Признание это объяснило папе многое, куда больше, чем все то, что Аарон услышал от Оттона, но одно оставалось неясным. Когда император впервые прикоснулся к женщине, ему было пятнадцать лет. Когда умерла Феофано — одиннадцать. Почему же гораздо позже услышанные слова случайно встреченной девушки глубже врезались в душу Оттона и в мысль его о собственном теле, чем то, что многократно твердила любимая мать? Почему, купаясь с саксонскими вельможами, он не подумал, что это он, собственно, должен с презрением поглядывать на них, поскольку у них розовое тело?

Но и на этот вопрос Оттон отыскал в себе ответ. Из самых сокровенных тайников памяти вынырнула картина другого купания. Тогда ему было девять лет. Он купался со сверстниками. Розовые мальчишки открыто высмеивали его оливковую кожу. Презрительно обзывая, плескали в него водой, бросали камешки. Оттон горько плакал, жаловался стоявшему на берегу епископу Бернварду, что его обижают. Но епископ только смеялся: "Не уступай им, господин король, не уступай… Дай им сдачи: и водой, и камешками…" Но Оттон не защищался, он плакал.

Папа подумал, что тогда, видимо, так и было. Дети не вельможные саксы, сознающие знатность королевской крови: они действительно смеялись над оливковым цветом его тела, ведь он так отличался от всей купающейся оравы. И за эту особенность они смеялись над ним, обзывали его и швыряли в него камешками. Показывали свое презрение, избегали всякой с ним связи. Они оттолкнули его от себя, обидели, сделали одиноким, унизили. Все ясно. Охота подошла к концу.

— Я закончил ее за тебя, Аарон, и совсем иначе, нежели ты предполагал. Но тем, кто напал на след и пустил по нему гончую, был ты. Благодарю тебя. Ты помог императору достигнуть самого тайного источника всех его мыслей и поступков. Благодаря тебе он стал достойным похвалы тех, кто понимает, что высочайшая мудрость, доступная людям, содержится в словах: "Познай самого себя".

Но в том, что государю императору, а может быть, и тебе, сын мой, показалось источником унижения и слабости, я вижу источник возвышения и силы. Я долго говорил Оттону об этом. Говорил словами и музыкой. Германцы гнушаются им, потому что он грек? Перестанут гнушаться, когда увидят и почувствуют, что этот грек сильнее всех германцев. То же самое, что с германцами, должно стать и с греками, которые видят в нем германца. И еще сказал ему, больше, пожалуй, музыкой, чем словами, что, будучи германцем и греком, а одновременно и не германцем, и не греком, он должен быть чем-то больше, чем греком и германцем: римлянином. Должен быть и будет.

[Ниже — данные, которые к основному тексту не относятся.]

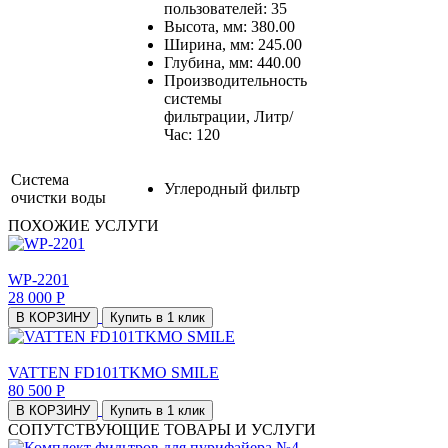
пользователей: 35
Высота, мм: 380.00
Ширина, мм: 245.00
Глубина, мм: 440.00
Производительность
системы
фильтрации, Литр/
Час: 120
Система
Углеродный фильтр
очистки воды
ПОХОЖИЕ УСЛУГИ
WP-2201
28 000 Р
В КОРЗИНУ
Купить в 1 клик
VATTEN FD101TKMO SMILE
80 500 Р
В КОРЗИНУ
Купить в 1 клик
СОПУТСТВУЮЩИЕ ТОВАРЫ И УСЛУГИ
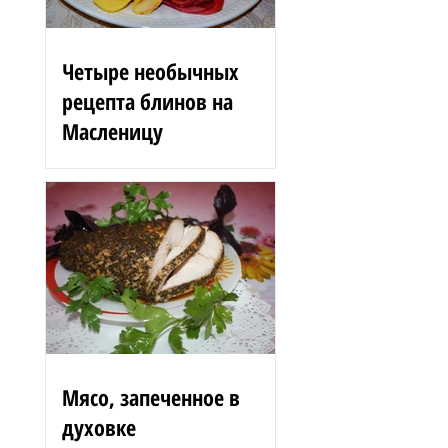
Четыре необычных
рецепта блинов на
Масленицу
Блинные розы 1,5 стакана
муки 200 г вишен 125 мл
сыворотки 100 г сгущенного
молока 2 яйца 3 ст. л.
растительного масла 1 ст. л.
сахара...
Мясо, запеченное в
духовке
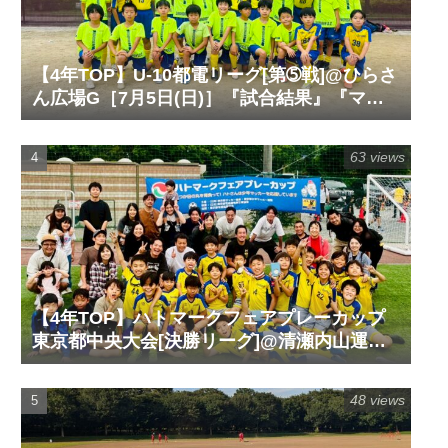
【4年TOP】U-10都電リーグ[第➄戦]@ひらさ
ん広場G［7月5日(日)］『試合結果』『マッ
チレポート』『試合動画』
63 views
【4年TOP】ハトマークフェアプレーカップ
東京都中央大会[決勝リーグ]@清瀬内山運動
公園サッカー場G［6月14日(日)］『試合結
果』『マッチレポート』『試合動画』
48 views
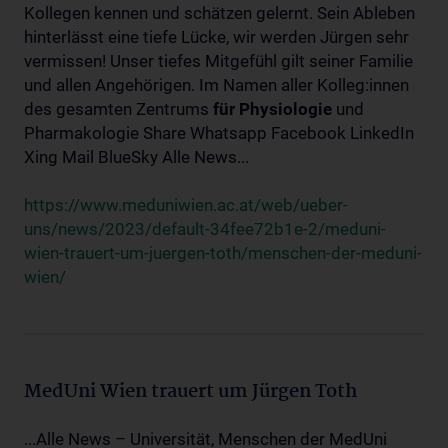
Kollegen kennen und schätzen gelernt. Sein Ableben
hinterlässt eine tiefe Lücke, wir werden Jürgen sehr
vermissen! Unser tiefes Mitgefühl gilt seiner Familie
und allen Angehörigen. Im Namen aller Kolleg:innen
des gesamten Zentrums
für
Physiologie
und
Pharmakologie Share Whatsapp Facebook LinkedIn
Xing Mail BlueSky Alle News...
https://www.meduniwien.ac.at/web/ueber-
uns/news/2023/default-34fee72b1e-2/meduni-
wien-trauert-um-juergen-toth/menschen-der-meduni-
wien/
MedUni Wien trauert um Jürgen Toth
...Alle News – Universität, Menschen der MedUni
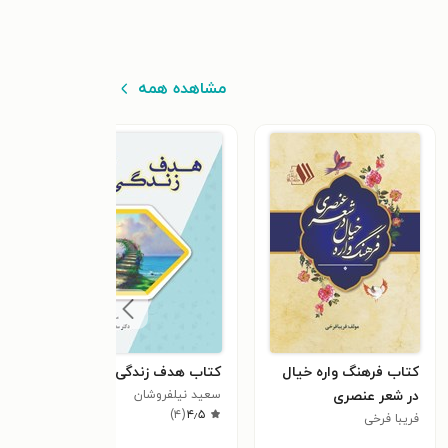
مشاهده همه
کتاب فرهنگ واره خیال
کتاب هدف زندگی
کتا
در شعر عنصری
سعید نیلفروشان
فردی
)
۴
(
۴٫۵
فریبا فرخی
سعید
٫۰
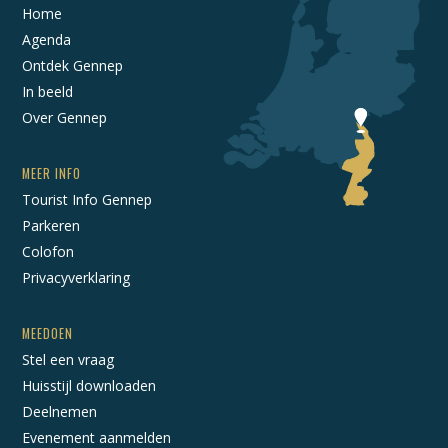
Home
Agenda
Ontdek Gennep
In beeld
Over Gennep
MEER INFO
Tourist Info Gennep
Parkeren
Colofon
Privacyverklaring
MEEDOEN
Stel een vraag
Huisstijl downloaden
Deelnemen
Evenement aanmelden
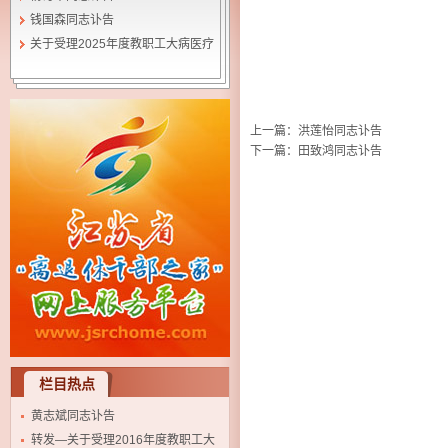
钱国森同志讣告
关于受理2025年度教职工大病医疗
互助基金个人申请补助的通知
上一篇：
洪莲怡同志讣告
下一篇：
田致鸿同志讣告
栏目热点
黄志斌同志讣告
转发—关于受理2016年度教职工大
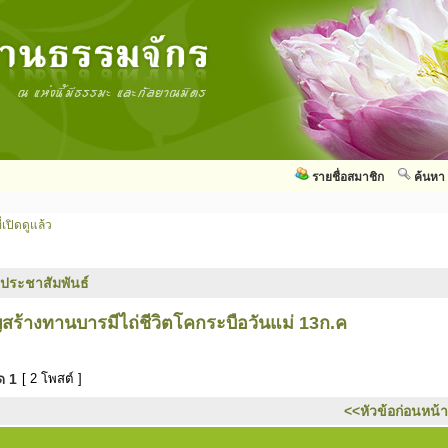
รายชื่อสมาชิก
ค้นหา
่เปิดดูแล้ว
วประชาสัมพันธ์
สร้างทานบารมีไถ่ชีวิตโคกระบือวันแม่ 13ก.ค
มด
1
[ 2 โพสต์ ]
<<หัวข้อก่อนหน้า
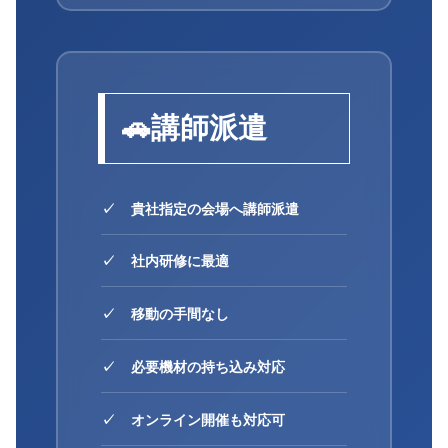
🚗
講師派遣
貴社指定の会場へ講師派遣
社内研修に最適
移動の手間なし
必要機材の持ち込み対応
オンライン開催も対応可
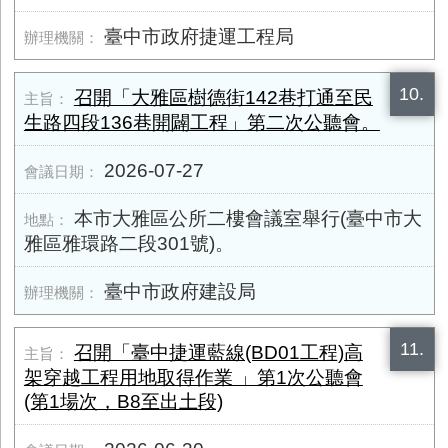
臺中市政府捷運工程局
10.
召開「大雅區樹德街142巷打通至民
生路四段136巷開闢工程」第二次公聽會。
2026-07-27
本市大雅區公所二樓會議室舉行(臺中市大
雅區雅環路二段301號)。
臺中市政府建設局
11.
召開「臺中捷運藍線(BD01工程)高
架穿越工程用地取得作業 」第1次公聽會
(第1場次，B8至出土段)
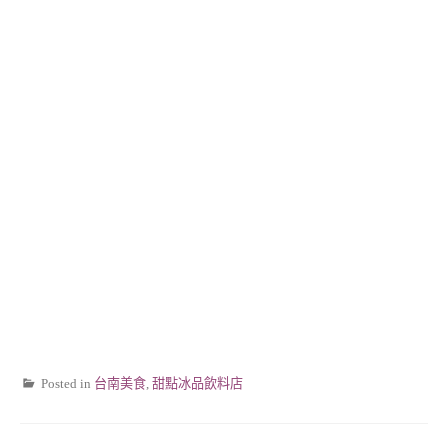
Posted in
台南美食
,
甜點冰品飲料店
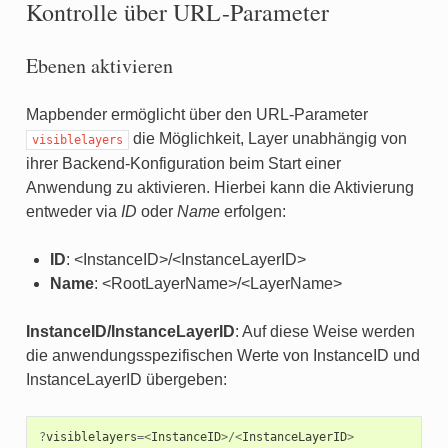
Kontrolle über URL-Parameter
Ebenen aktivieren
Mapbender ermöglicht über den URL-Parameter
die Möglichkeit, Layer unabhängig von
visiblelayers
ihrer Backend-Konfiguration beim Start einer
Anwendung zu aktivieren. Hierbei kann die Aktivierung
entweder via
ID
oder
Name
erfolgen:
ID
: <InstanceID>/<InstanceLayerID>
Name
: <RootLayerName>/<LayerName>
InstanceID/InstanceLayerID
: Auf diese Weise werden
die anwendungsspezifischen Werte von InstanceID und
InstanceLayerID übergeben:
?
visiblelayers
=<
InstanceID
>/<
InstanceLayerID
>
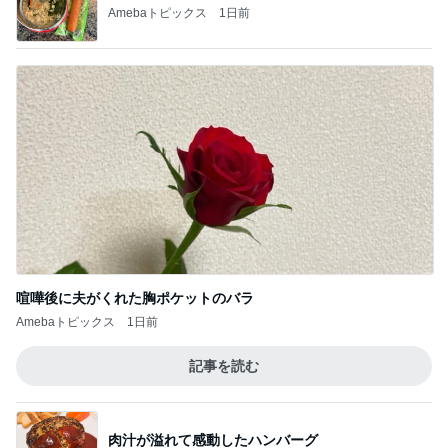
Amebaトピックス
1日前
記事を読む
肉汁が溢れて感動したハンバーグ
Amebaトピックス
2日前
ジャンル人気記事ランキング
ヨーロッパからお届け
レバノン
1
イギリス毒舌日記
パブと強面二人組
2
スコットランドひきこもり日記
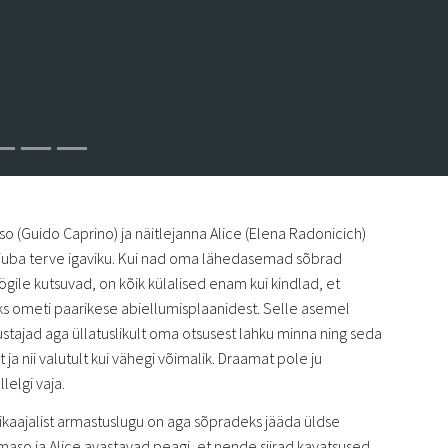
 (Guido Caprino) ja näitlejanna Alice (Elena Radonicich)
juba terve igaviku. Kui nad oma lähedasemad sõbrad
gile kutsuvad, on kõik külalised enam kui kindlad, et
s ometi paarikese abiellumisplaanidest. Selle asemel
stajad aga üllatuslikult oma otsusest lahku minna ning seda
t ja nii valutult kui vähegi võimalik. Draamat pole ju
lelgi vaja.
pikaajalist armastuslugu on aga sõpradeks jääda üldse
aso ja Alice avastavad peagi, et nende siirad kavatsused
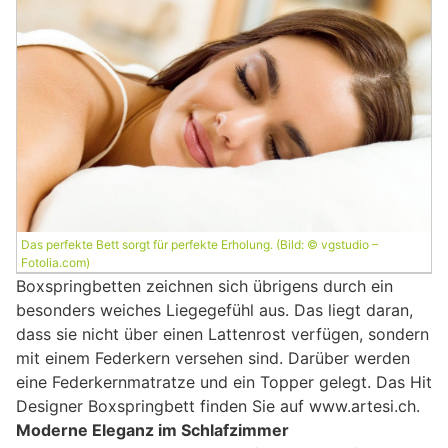
Das perfekte Bett sorgt für perfekte Erholung. (Bild: © vgstudio –
Fotolia.com)
Boxspringbetten zeichnen sich übrigens durch ein
besonders weiches Liegegefühl aus. Das liegt daran,
dass sie nicht über einen Lattenrost verfügen, sondern
mit einem Federkern versehen sind. Darüber werden
eine Federkernmatratze und ein Topper gelegt. Das Hit
Designer Boxspringbett finden Sie auf www.artesi.ch.
Moderne Eleganz im Schlafzimmer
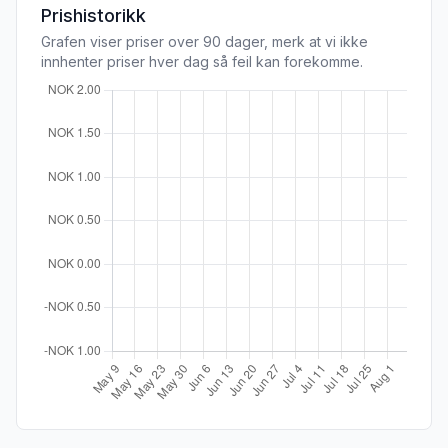
Prishistorikk
Grafen viser priser over 90 dager, merk at vi ikke
innhenter priser hver dag så feil kan forekomme.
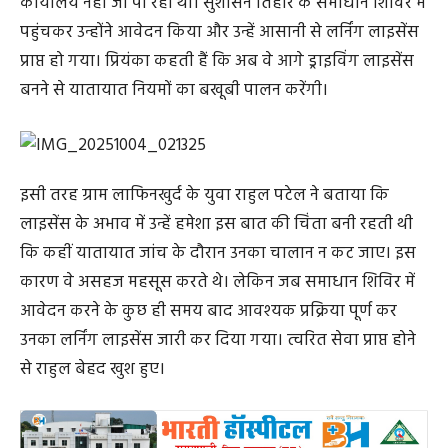
कार्यालय नहीं जा पा रही थीं। सुशासन तिहार के समाधान शिविर में
पहुंचकर उन्होंने आवेदन किया और उन्हें आसानी से लर्निंग लाइसेंस
प्राप्त हो गया। प्रियंका कहती हैं कि अब वे आगे ड्राइविंग लाइसेंस
बनने से यातायात नियमों का बखूबी पालन करेंगी।
इसी तरह ग्राम लाफिनखुर्द के युवा राहुल पटेल ने बताया कि
लाइसेंस के अभाव में उन्हें हमेशा इस बात की चिंता बनी रहती थी
कि कहीं यातायात जांच के दौरान उनका चालान न कट जाए। इस
कारण वे असहज महसूस करते थे। लेकिन जब समाधान शिविर में
आवेदन करने के कुछ ही समय बाद आवश्यक प्रक्रिया पूर्ण कर
उनका लर्निंग लाइसेंस जारी कर दिया गया। त्वरित सेवा प्राप्त होने
से राहुल बेहद खुश हुए।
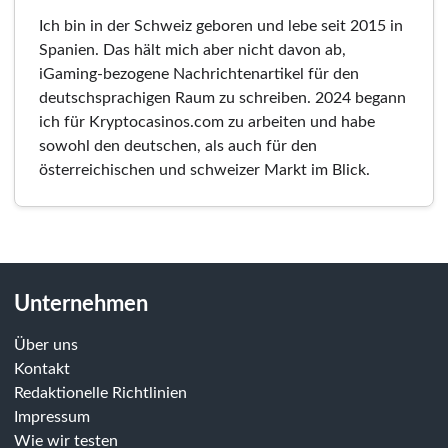
Ich bin in der Schweiz geboren und lebe seit 2015 in
Spanien. Das hält mich aber nicht davon ab,
iGaming-bezogene Nachrichtenartikel für den
deutschsprachigen Raum zu schreiben. 2024 begann
ich für Kryptocasinos.com zu arbeiten und habe
sowohl den deutschen, als auch für den
österreichischen und schweizer Markt im Blick.
Unternehmen
Über uns
Kontakt
Redaktionelle Richtlinien
Impressum
Wie wir testen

Необычное возбуждение рисовалось на лице папы, проглядывало во всей его фигуре, во всех движениях. Радостное возбуждение, полное сознания силы.

— В пустыню он не удалится, от власти не отречется, никому не передаст пурпур и диадему. Пока я жив, не допущу этого. А после моей смерти? Может быть, ты, Аарон, станешь тем, кто будет дальше руководить душой Оттона…

Аарон побледнел. Удары сердца раздирали ему грудь, стук в висках раскалывал голову.